The default value of global is "gline". Note that in the special case of
the Levenberg-Marquardt direction with adaptive parameter, the global scheme must be "none".
In the GNEP context, details on the methods can be found in Facchinei, Fischer & Piccialli (2009), "Newton"
corresponds to method 1 and "Levenberg-Marquardt" to method 3. In a general nonlinear
equation framework, see Dennis & Moree (1977), Dennis & Schnabel (1996) or Nocedal & Wright (2006),
The implementation relies heavily on the
nleqslv function of the package of the same name. So full details on the control parameters are
to be found in the help page of this function. We briefly recall here the main parameters.
The control argument is a list that can supply any of the following components:
xtol
The relative steplength tolerance.
When the relative steplength of all scaled x values is smaller than this value
convergence is declared. The default value is 1e-8.
ftol
The function value tolerance.
Convergence is declared when the largest absolute function value is smaller than ftol.
The default value is 1e-8.
delta
A numeric delta in [1, 2], default to 2, for
the Levenberg-Marquardt method only.
LM.param
A character string, default to "merit", for
the Levenberg-Marquardt method only.
maxit
The maximum number of major iterations. The default value is 150 if a
global strategy has been specified.
trace
Non-negative integer. A value of 1 will give a detailed report of the
progress of the iteration, default 0.
... are further arguments to be passed to the optimization routine,
that is global, xscalm, silent. See above for the globalization scheme.
The xscalm is a scaling parameter to used, either "fixed" (default)
or "auto", for which scaling factors are calculated from the euclidean norms of the
columns of the jacobian matrix. See nleqslv for details.
The silent argument is a logical to report or not the optimization process, default
to FALSE.
Value
GNE.nseq returns a list with components:
par
The best set of parameters found.
value
The value of the merit function.
counts
A two-element integer vector giving the number of calls to
phi and jacphi respectively.
iter
The outer iteration number.
code
The values returned are
1
Function criterion is near zero.
Convergence of function values has been achieved.
2
x-values within tolerance. This means that the relative distance between two
consecutive x-values is smaller than xtol.
3
No better point found.
This means that the algorithm has stalled and cannot find an acceptable new point.
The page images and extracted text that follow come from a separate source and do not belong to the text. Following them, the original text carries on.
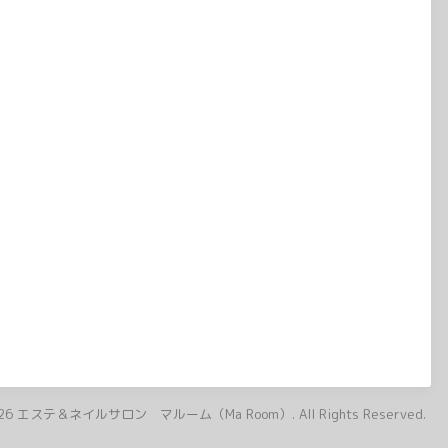
26
エステ＆ネイルサロン マルーム（Ma Room）
. All Rights Reserved.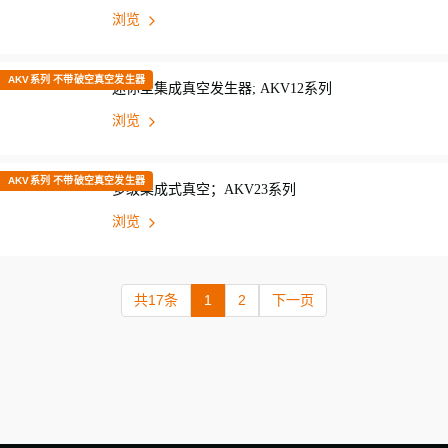
浏览
AKV系列 不带破空真空发生器
迷你型集成真空发生器; AKV12系列
浏览
AKV系列 不带破空真空发生器
多级集成式真空；AKV23系列
浏览
共17条
1
2
下一页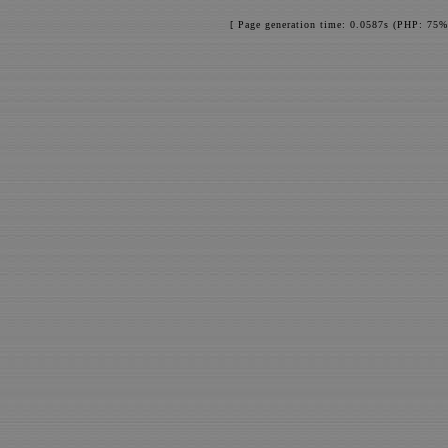
[ Page generation time: 0.0587s (PHP: 75%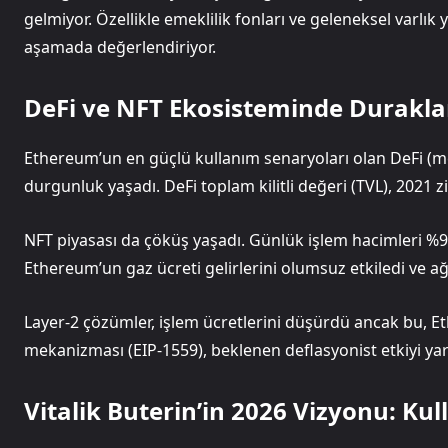
gelmiyor. Özellikle emeklilik fonları ve geleneksel varlık y
aşamada değerlendiriyor.
DeFi ve NFT Ekosisteminde Durakl
Ethereum’un en güçlü kullanım senaryoları olan DeFi (me
durgunluk yaşadı. DeFi toplam kilitli değeri (TVL), 2021 zi
NFT piyasası da çöküş yaşadı. Günlük işlem hacimleri %9
Ethereum’un gaz ücreti gelirlerini olumsuz etkiledi ve ağ a
Layer-2 çözümler, işlem ücretlerini düşürdü ancak bu, Et
mekanizması (EIP-1559), beklenen deflasyonist etkiyi yar
Vitalik Buterin’in 2026 Vizyonu: Kull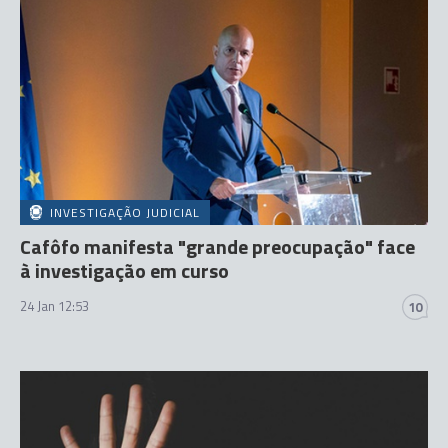
INVESTIGAÇÃO JUDICIAL
Cafôfo manifesta "grande preocupação" face
à investigação em curso
24 Jan 12:53
10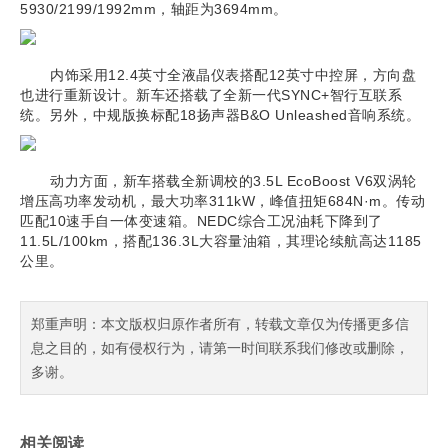
5930/2199/1992mm，轴距为3694mm。
内饰采用12.4英寸全液晶仪表搭配12英寸中控屏，方向盘
也进行重新设计。新车还搭载了全新一代SYNC+智行互联系
统。另外，中规版换标配18扬声器B&O Unleashed音响系统。
动力方面，新车搭载全新调校的3.5L EcoBoost V6双涡轮
增压高功率发动机，最大功率311kW，峰值扭矩684N·m。传动
匹配10速手自一体变速箱。NEDC综合工况油耗下降到了
11.5L/100km，搭配136.3L大容量油箱，其理论续航高达1185
公里。
郑重声明：本文版权归原作者所有，转载文章仅为传播更多信
息之目的，如有侵权行为，请第一时间联系我们修改或删除，
多谢。
相关阅读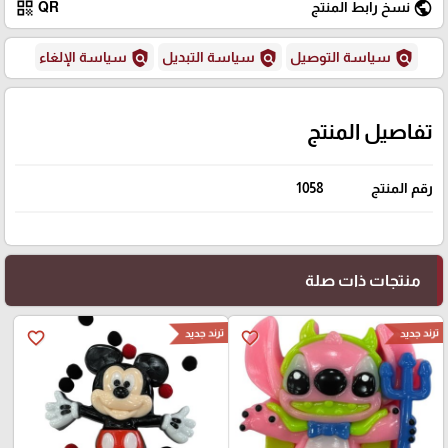
qr_code
public
نسخ رابط المنتج
QR
policy
policy
policy
سياسة التوصيل
سياسة التبديل
سياسة الإلغاء
تفاصيل المنتج
رقم المنتج
1058
منتجات ذات صلة
ترند جديد
ترند جديد
favorite_border
favorite_border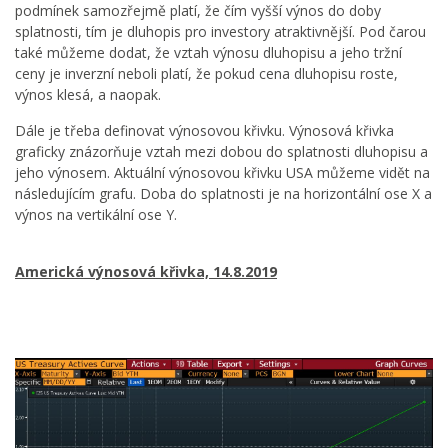
podmínek samozřejmě platí, že čím vyšší výnos do doby
splatnosti, tím je dluhopis pro investory atraktivnější. Pod čarou
také můžeme dodat, že vztah výnosu dluhopisu a jeho tržní
ceny je inverzní neboli platí, že pokud cena dluhopisu roste,
výnos klesá, a naopak.
Dále je třeba definovat výnosovou křivku. Výnosová křivka
graficky znázorňuje vztah mezi dobou do splatnosti dluhopisu a
jeho výnosem. Aktuální výnosovou křivku USA můžeme vidět na
následujícím grafu. Doba do splatnosti je na horizontální ose X a
výnos na vertikální ose Y.
Americká výnosová křivka, 14.8.2019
This may or may not indicate acceptably small function values.
4
Iteration limit maxit exceeded.
5
Jacobian is too ill-conditioned.
6
Jacobian is singular.
100
an error in the execution.
message
a string describing the termination code.
fvec
a vector with function values.
bench.GNE.nseq returns a list with components:
compres
a data.frame summarizing the different computations.
reslist
a list with the different results from GNE.nseq.
Author(s)
Christophe Dutang
References
J.E. Dennis and J.J. Moree (1977),
Quasi-Newton methods, Motivation and Theory,
SIAM review.
J.E. Dennis and R.B. Schnabel (1996),
Numerical methods for unconstrained optimization and nonlinear equations,
SIAM.
F. Facchinei, A. Fischer and V. Piccialli (2009),
Generalized Nash equilibrium problems and Newton methods,
Math. Program.
J.-Y. Fan (2003),
A modified Levenberg-Marquardt algorithm for singular
system of nonlinear equations,
Journal of Computational Mathematics.
B. Hasselman (2011),
nleqslv: Solve systems of non linear equations,
R package.
A. von Heusinger and C. Kanzow (2009),
Optimization reformulations of the generalized Nash equilibrium problem
using Nikaido-Isoda-type functions,
Comput Optim Appl .
J. Nocedal and S.J. Wright (2006),
Numerical Optimization,
Springer Science+Business Media
See Also
See GNE.fpeq, GNE.ceq and GNE.minpb
for other approaches; funSSR and
jacSSR for template functions of Φ and JacΦ and
complementarity for complementarity functions.